Um grupo que envolve cientistas do
Instituto Butantan, da Universidade de São Paulo (USP) e de instituições
internacionais descobriu o mecanismo pelo qual o macaco rhesus (Macaca mulatta) desenvolve naturalmente uma resposta
imune duradoura contra a esquistossomose. Essa resposta leva à autocura da
doença após um primeiro contato com o parasita Schistosoma
mansoni e, além disso, possibilita que o organismo do animal
reaja com mais rapidez a uma segunda infecção.

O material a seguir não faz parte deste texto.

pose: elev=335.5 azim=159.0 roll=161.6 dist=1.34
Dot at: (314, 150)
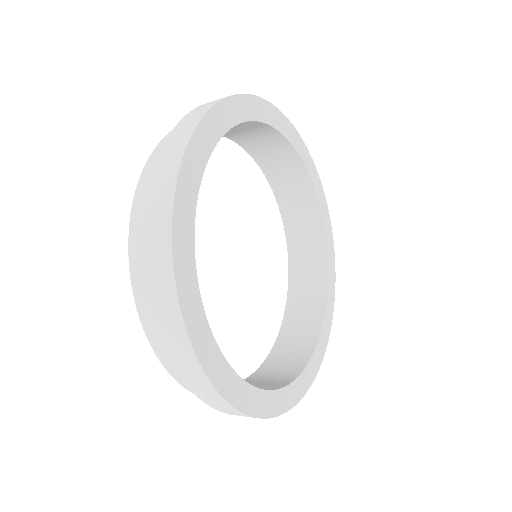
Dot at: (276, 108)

O trabalho, que recebeu apoio da
FAPESP, identificou nove genes da via de autofagia do parasita inibidos pela
defesa imune do primata, impedindo que o Schistosoma se
multiplique e contamine o hospedeiro. A autofagia é um processo que dá origem à
degradação de componentes da própria célula utilizando organelas conhecidas
como lisossomos e desempenha função no crescimento celular, diferenciação e
homeostase.
“A via de autofagia, executada por
meio dos lisossomos que fazem a ‘limpeza’ das células, é afetada no parasita
pelos anticorpos do macaco. Essa via é importante para a fisiologia basal
do Schistosoma mansoni e não havia sido demonstrado
seu envolvimento na autocura. Pelo contrário, foi pouco estudada até agora”,
diz Murilo Sena Amaral,
pesquisador do Laboratório de Parasitologia do Instituto Butantan e primeiro
autor do artigo, em entrevista à Agência FAPESP.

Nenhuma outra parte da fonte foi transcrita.